Some on this list have commented on the aesthetics of fascism as one
clue to understanding its mass appeal, with "Triumph of the Will" submitted
for evidence. No one can deny that Riefenstal and Speer created great
beauty at the Nuremberg ally of 1935.Fascism, quite frankly, is (or
was)aesthetically fascinating, its iconography the most original of the
first half of the XX century. Stalinism, by contrast, was dull and drab,
like the Moscow Subway the Father of the Peoples had built in the
1930s.(Consult Sheila Fitzpatrick's recent book, "Ordinary Stalinism". I
think that's the reason why Soviet Communism ultimately fell; it wasn't
just brutal and corrupt, worse than that, it was boring.

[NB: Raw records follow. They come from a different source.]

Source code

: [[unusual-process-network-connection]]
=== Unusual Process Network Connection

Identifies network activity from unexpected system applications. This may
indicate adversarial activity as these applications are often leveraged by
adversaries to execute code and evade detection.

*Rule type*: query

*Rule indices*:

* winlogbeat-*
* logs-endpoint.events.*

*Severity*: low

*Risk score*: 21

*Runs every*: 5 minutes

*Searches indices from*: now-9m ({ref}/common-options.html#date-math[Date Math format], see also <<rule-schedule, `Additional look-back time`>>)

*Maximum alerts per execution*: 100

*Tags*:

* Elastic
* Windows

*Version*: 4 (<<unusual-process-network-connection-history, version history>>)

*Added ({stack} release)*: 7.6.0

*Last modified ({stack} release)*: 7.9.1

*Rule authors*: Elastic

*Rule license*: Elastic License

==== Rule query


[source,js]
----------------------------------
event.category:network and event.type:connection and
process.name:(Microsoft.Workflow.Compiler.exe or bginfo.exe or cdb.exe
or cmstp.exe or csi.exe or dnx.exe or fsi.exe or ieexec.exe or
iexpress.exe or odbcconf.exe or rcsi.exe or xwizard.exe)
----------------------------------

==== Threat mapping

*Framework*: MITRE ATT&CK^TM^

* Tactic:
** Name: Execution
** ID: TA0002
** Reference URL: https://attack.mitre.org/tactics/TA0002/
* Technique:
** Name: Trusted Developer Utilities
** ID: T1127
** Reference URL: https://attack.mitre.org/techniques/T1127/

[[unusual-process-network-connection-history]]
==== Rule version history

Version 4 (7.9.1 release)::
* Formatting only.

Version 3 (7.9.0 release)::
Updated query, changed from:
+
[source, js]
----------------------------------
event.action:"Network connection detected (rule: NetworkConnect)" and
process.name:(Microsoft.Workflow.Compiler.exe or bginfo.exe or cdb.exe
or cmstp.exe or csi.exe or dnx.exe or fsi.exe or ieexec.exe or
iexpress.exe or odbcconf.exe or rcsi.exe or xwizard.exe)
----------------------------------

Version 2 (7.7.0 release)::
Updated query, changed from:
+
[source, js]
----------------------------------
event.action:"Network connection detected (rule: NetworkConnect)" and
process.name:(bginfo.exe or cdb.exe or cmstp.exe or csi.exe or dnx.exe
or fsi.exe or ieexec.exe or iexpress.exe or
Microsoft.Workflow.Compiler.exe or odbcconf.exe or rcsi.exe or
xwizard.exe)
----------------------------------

The attraction of fascism goes much deeper than politics or aesthetics,
touching something profound in the human heart.Saul Friedlander, author of
"Nazi Germany and the Jews" (and an old colleague of mine at UCLA) has
called fascism "a footprint, an echo of lost worlds, haunting an
imagination invaded by excessive rationality and thus becoming the
crystalization point for thrusts of the archaic and the irrational."

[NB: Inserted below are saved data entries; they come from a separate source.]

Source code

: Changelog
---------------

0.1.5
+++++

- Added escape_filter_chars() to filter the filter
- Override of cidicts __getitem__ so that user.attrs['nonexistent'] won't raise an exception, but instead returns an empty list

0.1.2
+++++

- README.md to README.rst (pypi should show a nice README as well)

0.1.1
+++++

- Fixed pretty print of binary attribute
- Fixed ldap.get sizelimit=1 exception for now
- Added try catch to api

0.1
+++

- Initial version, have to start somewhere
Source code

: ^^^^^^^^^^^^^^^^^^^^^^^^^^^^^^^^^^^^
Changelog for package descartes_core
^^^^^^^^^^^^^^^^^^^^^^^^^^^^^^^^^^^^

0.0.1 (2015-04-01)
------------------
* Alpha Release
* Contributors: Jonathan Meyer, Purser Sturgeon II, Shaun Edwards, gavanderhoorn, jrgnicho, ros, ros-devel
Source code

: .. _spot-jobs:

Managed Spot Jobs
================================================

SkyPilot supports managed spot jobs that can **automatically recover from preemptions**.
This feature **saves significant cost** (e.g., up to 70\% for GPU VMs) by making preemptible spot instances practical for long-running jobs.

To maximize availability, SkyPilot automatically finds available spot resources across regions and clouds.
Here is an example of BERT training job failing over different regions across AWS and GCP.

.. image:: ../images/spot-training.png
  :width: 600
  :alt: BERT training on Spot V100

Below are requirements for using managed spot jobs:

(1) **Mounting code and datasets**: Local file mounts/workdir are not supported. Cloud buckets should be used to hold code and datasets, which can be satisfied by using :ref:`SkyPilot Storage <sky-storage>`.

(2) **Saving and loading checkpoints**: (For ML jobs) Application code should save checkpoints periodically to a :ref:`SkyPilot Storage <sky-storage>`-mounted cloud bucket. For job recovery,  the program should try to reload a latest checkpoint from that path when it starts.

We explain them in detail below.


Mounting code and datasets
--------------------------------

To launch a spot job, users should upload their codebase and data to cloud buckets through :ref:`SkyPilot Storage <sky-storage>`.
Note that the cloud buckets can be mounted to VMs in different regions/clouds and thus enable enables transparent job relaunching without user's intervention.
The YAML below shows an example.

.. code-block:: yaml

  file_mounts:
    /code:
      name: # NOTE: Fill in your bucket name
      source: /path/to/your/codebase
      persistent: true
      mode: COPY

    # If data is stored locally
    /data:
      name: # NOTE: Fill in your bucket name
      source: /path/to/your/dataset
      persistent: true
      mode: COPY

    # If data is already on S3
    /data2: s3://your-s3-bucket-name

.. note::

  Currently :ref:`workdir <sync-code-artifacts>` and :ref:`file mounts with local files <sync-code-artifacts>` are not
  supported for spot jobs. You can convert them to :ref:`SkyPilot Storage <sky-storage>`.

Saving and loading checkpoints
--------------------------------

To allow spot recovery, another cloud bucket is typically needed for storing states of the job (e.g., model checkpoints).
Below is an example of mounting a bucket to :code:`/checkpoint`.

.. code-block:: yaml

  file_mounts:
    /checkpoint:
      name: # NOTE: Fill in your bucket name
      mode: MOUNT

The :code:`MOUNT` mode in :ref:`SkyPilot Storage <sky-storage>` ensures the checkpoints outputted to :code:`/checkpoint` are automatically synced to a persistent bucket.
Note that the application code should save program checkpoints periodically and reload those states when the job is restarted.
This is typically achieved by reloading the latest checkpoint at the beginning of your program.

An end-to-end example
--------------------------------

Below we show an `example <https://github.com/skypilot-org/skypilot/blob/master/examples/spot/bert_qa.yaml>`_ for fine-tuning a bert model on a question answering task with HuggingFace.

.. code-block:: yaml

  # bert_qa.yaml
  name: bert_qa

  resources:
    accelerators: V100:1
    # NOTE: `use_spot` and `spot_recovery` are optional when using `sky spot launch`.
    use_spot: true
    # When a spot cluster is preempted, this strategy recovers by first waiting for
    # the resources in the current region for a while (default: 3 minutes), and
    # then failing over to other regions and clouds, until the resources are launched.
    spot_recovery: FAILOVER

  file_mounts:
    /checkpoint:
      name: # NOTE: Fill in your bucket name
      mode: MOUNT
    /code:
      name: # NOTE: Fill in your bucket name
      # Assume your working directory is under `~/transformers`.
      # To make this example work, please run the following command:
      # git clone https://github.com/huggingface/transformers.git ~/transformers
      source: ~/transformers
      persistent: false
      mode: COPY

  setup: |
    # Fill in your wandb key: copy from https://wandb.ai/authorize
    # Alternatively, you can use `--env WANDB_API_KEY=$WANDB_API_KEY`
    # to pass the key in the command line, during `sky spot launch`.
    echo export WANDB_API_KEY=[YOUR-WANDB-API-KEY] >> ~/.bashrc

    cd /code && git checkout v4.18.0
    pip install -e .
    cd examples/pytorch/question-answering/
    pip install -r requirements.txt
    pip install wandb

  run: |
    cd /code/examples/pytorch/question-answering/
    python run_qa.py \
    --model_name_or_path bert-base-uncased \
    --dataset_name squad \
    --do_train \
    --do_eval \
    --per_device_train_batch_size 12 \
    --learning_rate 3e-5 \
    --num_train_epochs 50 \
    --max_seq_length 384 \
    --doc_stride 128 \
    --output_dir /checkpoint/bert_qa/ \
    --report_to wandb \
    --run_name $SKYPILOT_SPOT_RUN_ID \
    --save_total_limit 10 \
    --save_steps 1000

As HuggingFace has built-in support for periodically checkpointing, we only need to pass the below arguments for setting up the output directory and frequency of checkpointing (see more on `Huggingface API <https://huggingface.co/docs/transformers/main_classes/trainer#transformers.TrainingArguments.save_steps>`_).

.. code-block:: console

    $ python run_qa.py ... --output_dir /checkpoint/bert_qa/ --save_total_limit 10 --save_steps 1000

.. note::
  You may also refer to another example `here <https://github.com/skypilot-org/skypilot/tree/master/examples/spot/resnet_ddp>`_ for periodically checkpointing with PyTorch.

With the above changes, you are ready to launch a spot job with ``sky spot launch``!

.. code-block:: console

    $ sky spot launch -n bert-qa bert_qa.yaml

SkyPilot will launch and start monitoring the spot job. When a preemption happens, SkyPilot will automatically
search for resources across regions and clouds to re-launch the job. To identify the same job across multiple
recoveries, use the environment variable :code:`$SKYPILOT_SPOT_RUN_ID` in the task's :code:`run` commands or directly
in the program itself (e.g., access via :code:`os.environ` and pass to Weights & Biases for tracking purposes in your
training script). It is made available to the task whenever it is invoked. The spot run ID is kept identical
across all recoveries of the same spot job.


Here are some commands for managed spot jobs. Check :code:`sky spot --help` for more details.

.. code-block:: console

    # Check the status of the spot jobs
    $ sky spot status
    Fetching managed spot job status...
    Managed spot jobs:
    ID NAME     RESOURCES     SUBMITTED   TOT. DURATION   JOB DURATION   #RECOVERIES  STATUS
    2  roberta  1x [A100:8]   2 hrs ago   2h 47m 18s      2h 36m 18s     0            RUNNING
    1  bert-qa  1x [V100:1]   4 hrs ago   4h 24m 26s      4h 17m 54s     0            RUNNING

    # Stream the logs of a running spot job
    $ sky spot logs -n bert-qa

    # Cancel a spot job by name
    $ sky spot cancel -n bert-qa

(Reflections on Nazism, 1993)Umberto Eco has written a chilling essay on
"Ur-Fascism", which he defines as a spirit that has haunted humanity from
the very beginning. Eco gives one controversial example: the God of the Old
Testament can be labeled a fascist, because he divides mankind into ethnic
groups and on occassion calls on his children to slay entire tribes. George
Steiner, on the other hand, sees in fascism a countermyth to monotheism.
The ethical demands of Judeo-Christianity were so high that some people
chose to revert to paganism and sacrifice other humans to the pantheon of
gods.(Interestingly, in his novel, "The Passage to San Cristobal of AH,
Steiner has Hitler say to his Israeli captors, " I learned the idea of a
master race from you!").
Myth forms the core of fascist ideology, and many left philosophers
have made the argument that humankind cannot live without some kind of
myth. Let me mention a few examples. George Sorel, in his "Myth of the
General Strike", posited that the working class could never come to power
without some utopia to follow. Would you go to the barricades to bring the
price of bread down? Revolutions are made by dreamers, not practical men
and women, and when the imagination fails the revolution (or the will to
have one) dies. Significantly, Sorel admired both Lenin and Mussolini;
regardless of their different economic policies(to which he was
indifferent) he saw both leaders as dreamweavers. Influenced by Sorel, the
great Peruvian Marxist Jose Carlos Mariategui (whose height of productivity
was in the 1920s-1930s)acknowledged that fascism had become victorious in
Italy by forging new myths for the working class, something the Italian
Communist Party failed at miserably. He urged Latin American Marxists to go
back to Sorel and sow their own myths, based on the continent's
Indo-American past.Finally, I allude to Franz Fanon. The famous opening
chapter of "Wretched of the Earth", "Concerning Violence", is a call to
national and self-liberation through armed force. But for Fanon the
occurrence of violence is not as important as the myth it perpetuates: we
of the Third World can cleanse ourselves of the pollution of
Europeanization only by shedding blood, our own and that of our
enemies.Around the same time Louis Althusser was writing that, pace Marx
and Engels, ideology would never disappear, not even under communism; some
type of supra-natural project would be necessary if we all didn't want to
go bonkers. (Curious, isn't it, how all these thinkers came from the Latin
world?)
What I'm trying to say (and I don't like long posts any more than you
do)is that for Marxism to be reborn it will take more than an
economic/political program that will superced capitalism.It necessitates
imagination and myth-building, and horrific as it may sound, fascism offers
some object lessons on how to go about doing that.

Now here's my threat: as soon as I receive some feedback I will write
another post on mytth and identity politics in the age of globalization.